======== Available data
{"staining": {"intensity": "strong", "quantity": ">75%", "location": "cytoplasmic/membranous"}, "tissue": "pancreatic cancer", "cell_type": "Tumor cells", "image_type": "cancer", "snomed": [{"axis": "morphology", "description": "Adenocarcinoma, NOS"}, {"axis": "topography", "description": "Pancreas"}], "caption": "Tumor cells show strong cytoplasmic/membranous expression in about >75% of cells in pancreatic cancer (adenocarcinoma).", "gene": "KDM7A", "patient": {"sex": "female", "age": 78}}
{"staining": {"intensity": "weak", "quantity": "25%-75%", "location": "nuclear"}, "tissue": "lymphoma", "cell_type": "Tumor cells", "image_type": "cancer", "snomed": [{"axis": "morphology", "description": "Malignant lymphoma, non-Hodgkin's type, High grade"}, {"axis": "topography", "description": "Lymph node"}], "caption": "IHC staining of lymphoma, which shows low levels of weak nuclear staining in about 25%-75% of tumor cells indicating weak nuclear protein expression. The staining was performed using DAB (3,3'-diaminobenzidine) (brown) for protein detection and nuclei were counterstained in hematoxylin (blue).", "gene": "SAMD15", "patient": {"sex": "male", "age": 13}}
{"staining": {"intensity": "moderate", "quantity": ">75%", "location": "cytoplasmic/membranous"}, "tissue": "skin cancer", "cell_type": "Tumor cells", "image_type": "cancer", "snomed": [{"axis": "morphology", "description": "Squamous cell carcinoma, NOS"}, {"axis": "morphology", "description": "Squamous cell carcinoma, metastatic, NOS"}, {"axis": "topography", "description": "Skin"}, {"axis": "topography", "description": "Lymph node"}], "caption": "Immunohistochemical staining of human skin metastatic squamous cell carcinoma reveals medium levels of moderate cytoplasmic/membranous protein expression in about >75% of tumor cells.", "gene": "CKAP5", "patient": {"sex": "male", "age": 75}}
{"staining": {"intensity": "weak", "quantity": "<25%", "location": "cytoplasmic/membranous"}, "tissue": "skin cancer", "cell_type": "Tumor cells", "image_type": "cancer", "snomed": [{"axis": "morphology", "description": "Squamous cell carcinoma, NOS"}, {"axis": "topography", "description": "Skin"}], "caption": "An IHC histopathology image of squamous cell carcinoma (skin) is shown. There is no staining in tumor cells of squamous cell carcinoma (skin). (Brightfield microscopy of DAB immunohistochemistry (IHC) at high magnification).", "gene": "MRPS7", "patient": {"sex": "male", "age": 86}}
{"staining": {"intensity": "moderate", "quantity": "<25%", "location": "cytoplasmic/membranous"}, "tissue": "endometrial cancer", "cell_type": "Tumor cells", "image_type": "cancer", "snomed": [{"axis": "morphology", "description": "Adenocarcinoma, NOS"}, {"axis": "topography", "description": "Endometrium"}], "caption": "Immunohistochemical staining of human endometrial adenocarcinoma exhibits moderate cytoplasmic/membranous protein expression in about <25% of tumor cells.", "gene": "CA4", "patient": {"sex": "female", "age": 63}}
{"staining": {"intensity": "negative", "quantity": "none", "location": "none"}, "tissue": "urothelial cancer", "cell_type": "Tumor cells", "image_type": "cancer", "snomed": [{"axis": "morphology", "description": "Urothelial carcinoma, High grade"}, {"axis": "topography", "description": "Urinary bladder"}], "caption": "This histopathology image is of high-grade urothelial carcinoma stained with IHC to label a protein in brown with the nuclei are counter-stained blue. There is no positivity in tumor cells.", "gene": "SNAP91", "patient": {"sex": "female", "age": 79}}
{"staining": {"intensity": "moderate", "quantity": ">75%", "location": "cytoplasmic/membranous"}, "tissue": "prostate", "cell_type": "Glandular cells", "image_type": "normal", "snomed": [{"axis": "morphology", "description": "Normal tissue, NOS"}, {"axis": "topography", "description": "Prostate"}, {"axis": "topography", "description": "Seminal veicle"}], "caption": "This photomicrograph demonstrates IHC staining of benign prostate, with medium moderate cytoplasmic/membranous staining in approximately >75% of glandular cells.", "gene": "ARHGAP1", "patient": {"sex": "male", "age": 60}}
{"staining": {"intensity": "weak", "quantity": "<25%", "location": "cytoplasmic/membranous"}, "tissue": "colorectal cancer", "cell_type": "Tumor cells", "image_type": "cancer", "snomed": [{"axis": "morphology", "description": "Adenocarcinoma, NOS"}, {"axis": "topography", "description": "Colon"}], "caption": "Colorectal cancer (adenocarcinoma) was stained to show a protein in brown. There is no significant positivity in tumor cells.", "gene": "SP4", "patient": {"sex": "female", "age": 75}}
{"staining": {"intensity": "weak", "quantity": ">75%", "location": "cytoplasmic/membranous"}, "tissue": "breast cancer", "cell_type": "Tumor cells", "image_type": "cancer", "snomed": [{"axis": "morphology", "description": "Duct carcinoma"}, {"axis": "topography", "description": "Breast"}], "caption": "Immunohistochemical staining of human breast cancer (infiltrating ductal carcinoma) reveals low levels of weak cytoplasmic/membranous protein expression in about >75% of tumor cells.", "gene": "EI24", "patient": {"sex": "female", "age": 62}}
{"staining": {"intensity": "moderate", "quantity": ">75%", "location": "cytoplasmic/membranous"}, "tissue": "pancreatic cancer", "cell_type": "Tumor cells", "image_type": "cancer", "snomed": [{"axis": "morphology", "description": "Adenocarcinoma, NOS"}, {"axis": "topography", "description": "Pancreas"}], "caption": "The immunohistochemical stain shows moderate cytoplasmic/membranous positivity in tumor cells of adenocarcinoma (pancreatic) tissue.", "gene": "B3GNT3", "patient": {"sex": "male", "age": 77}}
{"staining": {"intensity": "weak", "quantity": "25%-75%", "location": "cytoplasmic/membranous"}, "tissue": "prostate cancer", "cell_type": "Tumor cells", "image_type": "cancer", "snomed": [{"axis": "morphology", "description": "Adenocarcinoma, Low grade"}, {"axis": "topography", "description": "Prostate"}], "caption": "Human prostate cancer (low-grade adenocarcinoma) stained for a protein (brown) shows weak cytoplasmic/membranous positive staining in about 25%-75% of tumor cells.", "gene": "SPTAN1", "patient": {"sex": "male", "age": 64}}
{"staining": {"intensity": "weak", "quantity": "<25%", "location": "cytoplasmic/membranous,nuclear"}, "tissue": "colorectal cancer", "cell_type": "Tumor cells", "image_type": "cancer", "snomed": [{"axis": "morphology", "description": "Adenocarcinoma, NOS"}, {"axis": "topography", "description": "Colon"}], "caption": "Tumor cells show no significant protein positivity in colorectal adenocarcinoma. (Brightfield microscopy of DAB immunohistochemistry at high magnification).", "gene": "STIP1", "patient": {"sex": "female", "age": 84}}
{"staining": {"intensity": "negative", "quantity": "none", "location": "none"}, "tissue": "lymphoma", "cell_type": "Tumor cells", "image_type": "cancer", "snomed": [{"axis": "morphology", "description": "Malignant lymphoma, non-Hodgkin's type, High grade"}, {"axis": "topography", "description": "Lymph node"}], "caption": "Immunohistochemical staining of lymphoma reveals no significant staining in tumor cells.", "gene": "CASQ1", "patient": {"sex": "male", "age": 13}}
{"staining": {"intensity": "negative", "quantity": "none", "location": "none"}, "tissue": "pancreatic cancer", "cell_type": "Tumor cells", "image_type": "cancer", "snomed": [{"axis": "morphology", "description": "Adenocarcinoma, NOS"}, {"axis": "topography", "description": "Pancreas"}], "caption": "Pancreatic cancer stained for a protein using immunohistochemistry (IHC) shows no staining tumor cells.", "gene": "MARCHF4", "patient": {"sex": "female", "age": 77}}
================
Every entry should be restated word for word.

Solution for this task:
{"staining": {"intensity": "strong", "quantity": ">75%", "location": "cytoplasmic/membranous"}, "tissue": "pancreatic cancer", "cell_type": "Tumor cells", "image_type": "cancer", "snomed": [{"axis": "morphology", "description": "Adenocarcinoma, NOS"}, {"axis": "topography", "description": "Pancreas"}], "caption": "Tumor cells show strong cytoplasmic/membranous expression in about >75% of cells in pancreatic cancer (adenocarcinoma).", "gene": "KDM7A", "patient": {"sex": "female", "age": 78}}
{"staining": {"intensity": "weak", "quantity": "25%-75%", "location": "nuclear"}, "tissue": "lymphoma", "cell_type": "Tumor cells", "image_type": "cancer", "snomed": [{"axis": "morphology", "description": "Malignant lymphoma, non-Hodgkin's type, High grade"}, {"axis": "topography", "description": "Lymph node"}], "caption": "IHC staining of lymphoma, which shows low levels of weak nuclear staining in about 25%-75% of tumor cells indicating weak nuclear protein expression. The staining was performed using DAB (3,3'-diaminobenzidine) (brown) for protein detection and nuclei were counterstained in hematoxylin (blue).", "gene": "SAMD15", "patient": {"sex": "male", "age": 13}}
{"staining": {"intensity": "moderate", "quantity": ">75%", "location": "cytoplasmic/membranous"}, "tissue": "skin cancer", "cell_type": "Tumor cells", "image_type": "cancer", "snomed": [{"axis": "morphology", "description": "Squamous cell carcinoma, NOS"}, {"axis": "morphology", "description": "Squamous cell carcinoma, metastatic, NOS"}, {"axis": "topography", "description": "Skin"}, {"axis": "topography", "description": "Lymph node"}], "caption": "Immunohistochemical staining of human skin metastatic squamous cell carcinoma reveals medium levels of moderate cytoplasmic/membranous protein expression in about >75% of tumor cells.", "gene": "CKAP5", "patient": {"sex": "male", "age": 75}}
{"staining": {"intensity": "weak", "quantity": "<25%", "location": "cytoplasmic/membranous"}, "tissue": "skin cancer", "cell_type": "Tumor cells", "image_type": "cancer", "snomed": [{"axis": "morphology", "description": "Squamous cell carcinoma, NOS"}, {"axis": "topography", "description": "Skin"}], "caption": "An IHC histopathology image of squamous cell carcinoma (skin) is shown. There is no staining in tumor cells of squamous cell carcinoma (skin). (Brightfield microscopy of DAB immunohistochemistry (IHC) at high magnification).", "gene": "MRPS7", "patient": {"sex": "male", "age": 86}}
{"staining": {"intensity": "moderate", "quantity": "<25%", "location": "cytoplasmic/membranous"}, "tissue": "endometrial cancer", "cell_type": "Tumor cells", "image_type": "cancer", "snomed": [{"axis": "morphology", "description": "Adenocarcinoma, NOS"}, {"axis": "topography", "description": "Endometrium"}], "caption": "Immunohistochemical staining of human endometrial adenocarcinoma exhibits moderate cytoplasmic/membranous protein expression in about <25% of tumor cells.", "gene": "CA4", "patient": {"sex": "female", "age": 63}}
{"staining": {"intensity": "negative", "quantity": "none", "location": "none"}, "tissue": "urothelial cancer", "cell_type": "Tumor cells", "image_type": "cancer", "snomed": [{"axis": "morphology", "description": "Urothelial carcinoma, High grade"}, {"axis": "topography", "description": "Urinary bladder"}], "caption": "This histopathology image is of high-grade urothelial carcinoma stained with IHC to label a protein in brown with the nuclei are counter-stained blue. There is no positivity in tumor cells.", "gene": "SNAP91", "patient": {"sex": "female", "age": 79}}
{"staining": {"intensity": "moderate", "quantity": ">75%", "location": "cytoplasmic/membranous"}, "tissue": "prostate", "cell_type": "Glandular cells", "image_type": "normal", "snomed": [{"axis": "morphology", "description": "Normal tissue, NOS"}, {"axis": "topography", "description": "Prostate"}, {"axis": "topography", "description": "Seminal veicle"}], "caption": "This photomicrograph demonstrates IHC staining of benign prostate, with medium moderate cytoplasmic/membranous staining in approximately >75% of glandular cells.", "gene": "ARHGAP1", "patient": {"sex": "male", "age": 60}}
{"staining": {"intensity": "weak", "quantity": "<25%", "location": "cytoplasmic/membranous"}, "tissue": "colorectal cancer", "cell_type": "Tumor cells", "image_type": "cancer", "snomed": [{"axis": "morphology", "description": "Adenocarcinoma, NOS"}, {"axis": "topography", "description": "Colon"}], "caption": "Colorectal cancer (adenocarcinoma) was stained to show a protein in brown. There is no significant positivity in tumor cells.", "gene": "SP4", "patient": {"sex": "female", "age": 75}}
{"staining": {"intensity": "weak", "quantity": ">75%", "location": "cytoplasmic/membranous"}, "tissue": "breast cancer", "cell_type": "Tumor cells", "image_type": "cancer", "snomed": [{"axis": "morphology", "description": "Duct carcinoma"}, {"axis": "topography", "description": "Breast"}], "caption": "Immunohistochemical staining of human breast cancer (infiltrating ductal carcinoma) reveals low levels of weak cytoplasmic/membranous protein expression in about >75% of tumor cells.", "gene": "EI24", "patient": {"sex": "female", "age": 62}}
{"staining": {"intensity": "moderate", "quantity": ">75%", "location": "cytoplasmic/membranous"}, "tissue": "pancreatic cancer", "cell_type": "Tumor cells", "image_type": "cancer", "snomed": [{"axis": "morphology", "description": "Adenocarcinoma, NOS"}, {"axis": "topography", "description": "Pancreas"}], "caption": "The immunohistochemical stain shows moderate cytoplasmic/membranous positivity in tumor cells of adenocarcinoma (pancreatic) tissue.", "gene": "B3GNT3", "patient": {"sex": "male", "age": 77}}
{"staining": {"intensity": "weak", "quantity": "25%-75%", "location": "cytoplasmic/membranous"}, "tissue": "prostate cancer", "cell_type": "Tumor cells", "image_type": "cancer", "snomed": [{"axis": "morphology", "description": "Adenocarcinoma, Low grade"}, {"axis": "topography", "description": "Prostate"}], "caption": "Human prostate cancer (low-grade adenocarcinoma) stained for a protein (brown) shows weak cytoplasmic/membranous positive staining in about 25%-75% of tumor cells.", "gene": "SPTAN1", "patient": {"sex": "male", "age": 64}}
{"staining": {"intensity": "weak", "quantity": "<25%", "location": "cytoplasmic/membranous,nuclear"}, "tissue": "colorectal cancer", "cell_type": "Tumor cells", "image_type": "cancer", "snomed": [{"axis": "morphology", "description": "Adenocarcinoma, NOS"}, {"axis": "topography", "description": "Colon"}], "caption": "Tumor cells show no significant protein positivity in colorectal adenocarcinoma. (Brightfield microscopy of DAB immunohistochemistry at high magnification).", "gene": "STIP1", "patient": {"sex": "female", "age": 84}}
{"staining": {"intensity": "negative", "quantity": "none", "location": "none"}, "tissue": "lymphoma", "cell_type": "Tumor cells", "image_type": "cancer", "snomed": [{"axis": "morphology", "description": "Malignant lymphoma, non-Hodgkin's type, High grade"}, {"axis": "topography", "description": "Lymph node"}], "caption": "Immunohistochemical staining of lymphoma reveals no significant staining in tumor cells.", "gene": "CASQ1", "patient": {"sex": "male", "age": 13}}
{"staining": {"intensity": "negative", "quantity": "none", "location": "none"}, "tissue": "pancreatic cancer", "cell_type": "Tumor cells", "image_type": "cancer", "snomed": [{"axis": "morphology", "description": "Adenocarcinoma, NOS"}, {"axis": "topography", "description": "Pancreas"}], "caption": "Pancreatic cancer stained for a protein using immunohistochemistry (IHC) shows no staining tumor cells.", "gene": "MARCHF4", "patient": {"sex": "female", "age": 77}}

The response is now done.